$k_n(x) = \frac x{1+nx^2}$ uniform convergence

Question

Prove that the sequence $\{k_n\}_{n=1}^\infty$ defined by $$k_n(x) = \frac x{1+nx^2}$$ for all $x \in R$ and each positive integer $n$, converges uniformly on R. $$$$ I know the definition of uniform convergence, $\forall\epsilon>0, \exists N \in J$, such that $\forall n \ge N, \forall x \in D$ implies $|k_n(x) - k(x)| < \epsilon$.

I'm just not sure how to find $k(x)$ which this sequence converges to in order to complete the necessary inequality.

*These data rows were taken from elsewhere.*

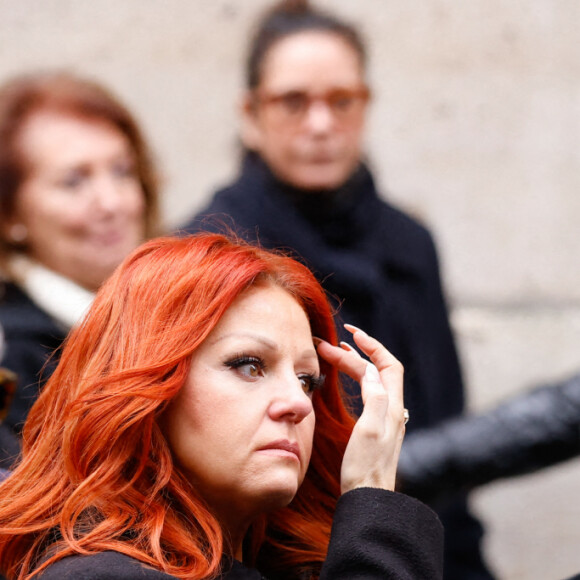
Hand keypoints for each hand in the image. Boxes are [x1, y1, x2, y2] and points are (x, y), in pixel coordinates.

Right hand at [316, 325, 404, 493]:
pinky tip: (348, 380)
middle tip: (329, 345)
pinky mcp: (375, 426)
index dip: (372, 345)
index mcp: (392, 406)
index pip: (387, 364)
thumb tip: (369, 369)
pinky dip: (356, 379)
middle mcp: (391, 409)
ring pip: (371, 381)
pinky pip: (368, 393)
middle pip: (376, 370)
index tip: (351, 333)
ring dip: (355, 364)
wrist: (368, 496)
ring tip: (335, 354)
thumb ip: (374, 396)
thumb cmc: (365, 466)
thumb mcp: (369, 429)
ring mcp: (384, 418)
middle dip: (355, 353)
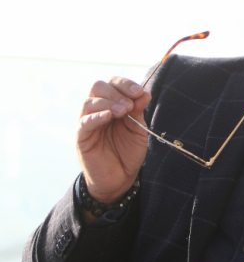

Any help would be greatly appreciated! Thanks!

Answer 1

$k_n(x)=\frac{x}{1+nx^2}<\frac{x}{nx^2}=\frac{1}{nx} \rightarrow 0 $ as $n\rightarrow \infty $ for a fixed $x\in \mathbb R$

So $k(x)=0$

Answer 2

See $M_{n}=\sup \vert k_{n}(x)-k(x) \vert=\frac{1}{\sqrt n}$ for all $x\in \mathbb{R}$ and $n$ tending to $\infty, M_{n}$ goes to zero .